A protein domain superfamily can be thought of as a set of protein sequence fragments that are related by common descent. In CDD, many such superfamilies are represented by a single-domain model, whereas others may be represented by a large number of models. In order to simplify sequence annotation displays, CDD clusters single-domain models that provide overlapping and partially redundant annotation into representations of protein domain superfamilies, which get assigned their own accessions with the prefix ‘cl'. Alignment models that appear to cover more than one single-domain footprint are flagged as multi-domain models and excluded from the clustering. Single-linkage clustering is performed on the remaining single-domain models, utilizing the pre-computed sequence annotation data for all sequences in the Entrez protein database (excluding sequences from metagenomes, which are currently not neighbored). Criteria for clustering are overlapping annotation intervals on sets of sequences with sufficient diversity, after applying conservative thresholds for RPS-BLAST E-values and overlapping interval size. The thresholds have been adjusted over time as the CDD and the protein sequence databases have grown significantly. More recently, CDD also maintains a curated list of prohibited linkages, to avoid false clustering, which may be triggered by problems with alignment model, protein sequence data and the neighboring method. Superfamily clusters are assigned accessions starting with ‘cl’, and clusters with more than one constituent alignment model are indexed for searching in Entrez, currently a total of 3295. The majority of the conserved domain superfamilies (9012) are represented by a single alignment model. The largest superfamily cluster at this point unites more than 500 single-domain models (cl09099, the P-loop_NTPase Superfamily).

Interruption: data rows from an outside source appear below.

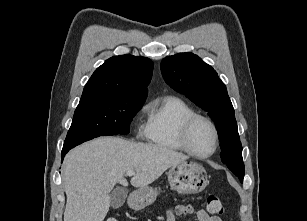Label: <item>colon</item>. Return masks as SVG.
<instances>
[{"label": "colon", "instance_id": "5ec220e1", "mask_svg": "<svg viewBox=\"0 0 307 221\" xmlns=\"http://www.w3.org/2000/svg\"><path fill=\"white\" fill-rule=\"evenodd\" d=\"M207 210L209 213L213 215L223 214L224 206L221 200L216 195H209L207 197ZM106 221H118V220L114 217H111L108 218Z\"/></svg>", "mask_w": 307, "mask_h": 221}]
</instances>
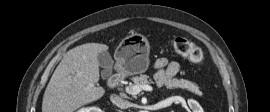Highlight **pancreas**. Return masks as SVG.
Listing matches in <instances>:
<instances>
[{"label":"pancreas","instance_id":"pancreas-1","mask_svg":"<svg viewBox=\"0 0 270 112\" xmlns=\"http://www.w3.org/2000/svg\"><path fill=\"white\" fill-rule=\"evenodd\" d=\"M133 81L136 85H139V86L149 85V84L154 83L147 75H140V76L134 77ZM161 85L162 84H160V86ZM166 85L170 88H182L190 92H193L197 95H202L201 91L199 90L198 85L189 80L172 78L166 82Z\"/></svg>","mask_w":270,"mask_h":112}]
</instances>
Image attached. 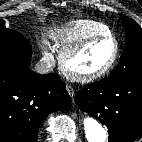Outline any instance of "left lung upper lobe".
<instances>
[{
    "mask_svg": "<svg viewBox=\"0 0 142 142\" xmlns=\"http://www.w3.org/2000/svg\"><path fill=\"white\" fill-rule=\"evenodd\" d=\"M119 15L126 30V47L117 67L108 77L142 73V28L127 16Z\"/></svg>",
    "mask_w": 142,
    "mask_h": 142,
    "instance_id": "obj_1",
    "label": "left lung upper lobe"
}]
</instances>
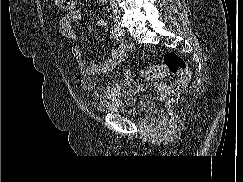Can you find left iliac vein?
<instances>
[{"label":"left iliac vein","mask_w":243,"mask_h":182,"mask_svg":"<svg viewBox=\"0 0 243 182\" xmlns=\"http://www.w3.org/2000/svg\"><path fill=\"white\" fill-rule=\"evenodd\" d=\"M120 31H121V33H122V34H124V33H125V32H124V29H123V28H121V27H120Z\"/></svg>","instance_id":"1"}]
</instances>
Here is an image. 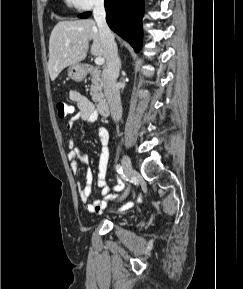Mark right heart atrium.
Wrapping results in <instances>:
<instances>
[{
  "instance_id": "obj_1",
  "label": "right heart atrium",
  "mask_w": 243,
  "mask_h": 289,
  "mask_svg": "<svg viewBox=\"0 0 243 289\" xmlns=\"http://www.w3.org/2000/svg\"><path fill=\"white\" fill-rule=\"evenodd\" d=\"M67 5L79 10L87 11L104 4L105 0H65Z\"/></svg>"
}]
</instances>
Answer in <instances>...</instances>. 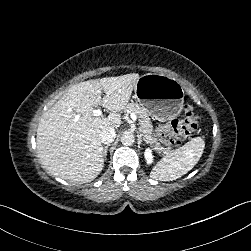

In the current version of CDD (on 1 October 2012) 5007 out of 12 307 single-domain superfamilies are linked to one or more 3D structures, suggesting that 3D structures are known for at least 41% of protein domain superfamilies. Almost one quarter of these 5007 superfamilies are represented by only a single 3D structure as available in NCBI’s Molecular Modeling Database (MMDB) (11). Figure 1 illustrates the distribution of domain superfamilies across available structure counts. Redundancy in the 3D structure data set does shift the distribution toward higher counts, of course. The 7300 superfamilies without a single representative structure are not shown.

Figure 1.

Open in new tab Download slide

This histogram illustrates the distribution of protein 3D structures between conserved domain superfamilies. Although the majority of superfamilies cannot be linked to a 3D structure representative, about one quarter of those that can be linked have only a single representative 3D structure. Data prepared with NCBI FLink (http://www.ncbi.nlm.nih.gov/Structure/flink/flink.cgi).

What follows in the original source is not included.